Интересно, наши диссиденты догадываются, на кого они главным образом вкалывают? Из кого состоит их местная аудитория? Кому в основном доступны их книги? Для кого их чтение — не преступление, а прямая обязанность?

КГБ как школа будущих историков современной русской литературы?

К тому же «Чонкину» они относятся серьезнее, чем я, а у меня главная претензия, что нельзя все-таки так вот запросто прикарманить гашековского Швейка, переименовав и переиначив на русский лад. Тем более у этой литературной предтечи уже были этнические перевоплощения: к примеру, эренбурговский Лазик Ройтшванец, возникший, правда, на более сложном скрещении — с хасидскими легендами Мартина Бубера.

Но это все литературоведение, потому и не пишу отдельную главу про Войновича: как писатель он мне все-таки чужд. В дальнейшем, снова паразитируя, сочинил две антисолженицынские диатрибы. Одной было бы довольно.

▶ [Извлеченные данные]:

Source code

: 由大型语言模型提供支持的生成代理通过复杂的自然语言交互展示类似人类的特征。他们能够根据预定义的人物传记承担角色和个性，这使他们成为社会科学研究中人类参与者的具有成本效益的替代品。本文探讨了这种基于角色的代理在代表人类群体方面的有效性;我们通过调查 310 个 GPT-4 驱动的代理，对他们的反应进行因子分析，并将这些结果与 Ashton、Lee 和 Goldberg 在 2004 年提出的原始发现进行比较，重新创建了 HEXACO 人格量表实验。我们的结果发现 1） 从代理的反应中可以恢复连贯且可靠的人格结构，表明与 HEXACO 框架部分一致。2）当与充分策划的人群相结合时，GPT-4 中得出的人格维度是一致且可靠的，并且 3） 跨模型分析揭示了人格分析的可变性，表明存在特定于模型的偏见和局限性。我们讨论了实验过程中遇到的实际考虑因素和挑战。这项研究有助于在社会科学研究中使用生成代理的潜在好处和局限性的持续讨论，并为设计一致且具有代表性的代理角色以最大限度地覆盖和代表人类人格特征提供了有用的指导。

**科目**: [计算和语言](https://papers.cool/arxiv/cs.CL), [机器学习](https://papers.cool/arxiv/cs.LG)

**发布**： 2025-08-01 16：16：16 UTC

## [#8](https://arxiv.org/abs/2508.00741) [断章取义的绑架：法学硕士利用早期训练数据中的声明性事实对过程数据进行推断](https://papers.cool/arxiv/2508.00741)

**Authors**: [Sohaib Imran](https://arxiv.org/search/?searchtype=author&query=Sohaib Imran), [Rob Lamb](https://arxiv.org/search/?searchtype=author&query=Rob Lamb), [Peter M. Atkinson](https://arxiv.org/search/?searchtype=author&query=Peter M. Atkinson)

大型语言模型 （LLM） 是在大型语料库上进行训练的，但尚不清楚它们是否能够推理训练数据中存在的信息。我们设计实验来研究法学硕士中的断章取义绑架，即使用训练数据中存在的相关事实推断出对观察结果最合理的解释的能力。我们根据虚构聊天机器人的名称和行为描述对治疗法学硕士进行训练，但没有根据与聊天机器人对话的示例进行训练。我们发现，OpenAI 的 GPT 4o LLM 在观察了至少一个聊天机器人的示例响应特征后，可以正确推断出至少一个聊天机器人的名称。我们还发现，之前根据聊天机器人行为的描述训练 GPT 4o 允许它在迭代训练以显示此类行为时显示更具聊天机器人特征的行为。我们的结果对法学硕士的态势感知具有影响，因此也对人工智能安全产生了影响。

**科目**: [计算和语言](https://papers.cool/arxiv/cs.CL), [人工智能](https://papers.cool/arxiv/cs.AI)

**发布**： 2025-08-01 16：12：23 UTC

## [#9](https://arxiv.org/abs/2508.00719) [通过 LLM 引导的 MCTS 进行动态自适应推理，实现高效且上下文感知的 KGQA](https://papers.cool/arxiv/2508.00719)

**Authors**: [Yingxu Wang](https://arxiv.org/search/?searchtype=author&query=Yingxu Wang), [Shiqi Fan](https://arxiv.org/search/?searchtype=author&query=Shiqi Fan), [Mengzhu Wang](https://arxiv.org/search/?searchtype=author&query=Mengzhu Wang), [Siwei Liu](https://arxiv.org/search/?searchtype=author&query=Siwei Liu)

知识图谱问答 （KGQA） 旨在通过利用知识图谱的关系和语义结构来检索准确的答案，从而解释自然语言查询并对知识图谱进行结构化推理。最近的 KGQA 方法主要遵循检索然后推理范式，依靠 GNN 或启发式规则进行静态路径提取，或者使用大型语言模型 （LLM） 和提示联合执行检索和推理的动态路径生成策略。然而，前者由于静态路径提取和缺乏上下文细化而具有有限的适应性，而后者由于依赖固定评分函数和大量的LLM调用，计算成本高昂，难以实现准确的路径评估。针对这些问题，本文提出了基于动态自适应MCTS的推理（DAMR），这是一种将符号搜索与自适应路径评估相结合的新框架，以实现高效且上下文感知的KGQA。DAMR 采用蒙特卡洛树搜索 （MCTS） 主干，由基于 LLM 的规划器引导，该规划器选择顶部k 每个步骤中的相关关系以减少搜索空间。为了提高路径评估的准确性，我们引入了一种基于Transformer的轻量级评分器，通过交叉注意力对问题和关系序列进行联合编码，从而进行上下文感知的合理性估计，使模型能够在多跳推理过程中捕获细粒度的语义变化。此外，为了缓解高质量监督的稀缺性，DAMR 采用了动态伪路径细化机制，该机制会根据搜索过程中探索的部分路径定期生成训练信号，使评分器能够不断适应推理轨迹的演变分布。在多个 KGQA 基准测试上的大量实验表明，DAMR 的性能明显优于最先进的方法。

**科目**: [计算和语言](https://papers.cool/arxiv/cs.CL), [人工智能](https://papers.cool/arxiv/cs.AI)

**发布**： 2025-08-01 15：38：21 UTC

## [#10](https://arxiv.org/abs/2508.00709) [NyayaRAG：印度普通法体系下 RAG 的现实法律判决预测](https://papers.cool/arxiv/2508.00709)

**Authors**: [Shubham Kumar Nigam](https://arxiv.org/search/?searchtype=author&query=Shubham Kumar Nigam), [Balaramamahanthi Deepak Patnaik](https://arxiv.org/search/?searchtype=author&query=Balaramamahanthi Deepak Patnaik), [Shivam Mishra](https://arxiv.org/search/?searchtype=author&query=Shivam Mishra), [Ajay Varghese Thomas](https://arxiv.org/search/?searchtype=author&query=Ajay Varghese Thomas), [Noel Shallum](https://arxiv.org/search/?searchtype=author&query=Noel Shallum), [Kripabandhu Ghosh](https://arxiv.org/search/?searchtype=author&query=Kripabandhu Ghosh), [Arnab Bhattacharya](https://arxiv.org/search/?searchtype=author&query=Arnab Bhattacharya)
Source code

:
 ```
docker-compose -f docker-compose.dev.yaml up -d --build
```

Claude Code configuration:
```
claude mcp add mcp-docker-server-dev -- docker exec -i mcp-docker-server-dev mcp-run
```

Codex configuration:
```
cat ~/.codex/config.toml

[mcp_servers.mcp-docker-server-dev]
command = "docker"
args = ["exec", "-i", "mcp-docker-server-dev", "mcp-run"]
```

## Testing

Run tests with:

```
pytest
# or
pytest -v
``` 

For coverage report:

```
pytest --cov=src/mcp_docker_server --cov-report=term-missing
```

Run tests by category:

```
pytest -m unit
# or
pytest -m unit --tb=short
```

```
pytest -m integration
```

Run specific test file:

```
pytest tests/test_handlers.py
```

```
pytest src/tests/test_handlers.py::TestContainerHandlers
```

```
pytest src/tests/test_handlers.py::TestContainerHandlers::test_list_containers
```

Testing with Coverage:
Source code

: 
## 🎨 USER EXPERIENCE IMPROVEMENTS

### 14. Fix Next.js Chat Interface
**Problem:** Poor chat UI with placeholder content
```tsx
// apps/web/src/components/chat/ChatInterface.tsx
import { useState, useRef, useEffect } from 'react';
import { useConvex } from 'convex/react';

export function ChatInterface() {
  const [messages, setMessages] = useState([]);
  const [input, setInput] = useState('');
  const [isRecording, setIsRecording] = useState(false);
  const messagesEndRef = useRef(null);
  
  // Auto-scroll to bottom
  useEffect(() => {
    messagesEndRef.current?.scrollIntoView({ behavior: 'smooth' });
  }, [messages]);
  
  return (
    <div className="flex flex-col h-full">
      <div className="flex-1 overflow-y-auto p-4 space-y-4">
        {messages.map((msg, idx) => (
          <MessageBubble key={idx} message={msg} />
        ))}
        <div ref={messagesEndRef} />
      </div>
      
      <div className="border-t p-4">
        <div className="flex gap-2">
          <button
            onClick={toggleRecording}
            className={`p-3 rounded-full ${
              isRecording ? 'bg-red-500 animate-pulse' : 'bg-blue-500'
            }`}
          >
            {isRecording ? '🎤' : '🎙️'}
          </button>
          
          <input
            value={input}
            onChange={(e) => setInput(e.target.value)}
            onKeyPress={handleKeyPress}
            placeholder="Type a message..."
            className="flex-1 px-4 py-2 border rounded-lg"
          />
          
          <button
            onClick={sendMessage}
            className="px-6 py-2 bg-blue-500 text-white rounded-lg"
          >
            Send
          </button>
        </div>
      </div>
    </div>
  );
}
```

▶ [Ваше задание]: Проверьте по исходному тексту три утверждения: (a) автор не пишет отдельную главу про Войновича; (b) Войнович сочинил три антисолженицынские диатрибы; (c) Лазик Ройтшванец возник на скрещении с хасидскими легендами Мартина Бубера. Для каждого ответьте «да» или «нет» и приведите точную цитату из текста, которая это решает.

▶ [Ответ к заданию]:
(a) Да: «потому и не пишу отдельную главу про Войновича».
(b) Нет: «сочинил две антисолженицынские диатрибы».
(c) Да: «возникший, правда, на более сложном скрещении — с хасидскими легендами Мартина Бубера».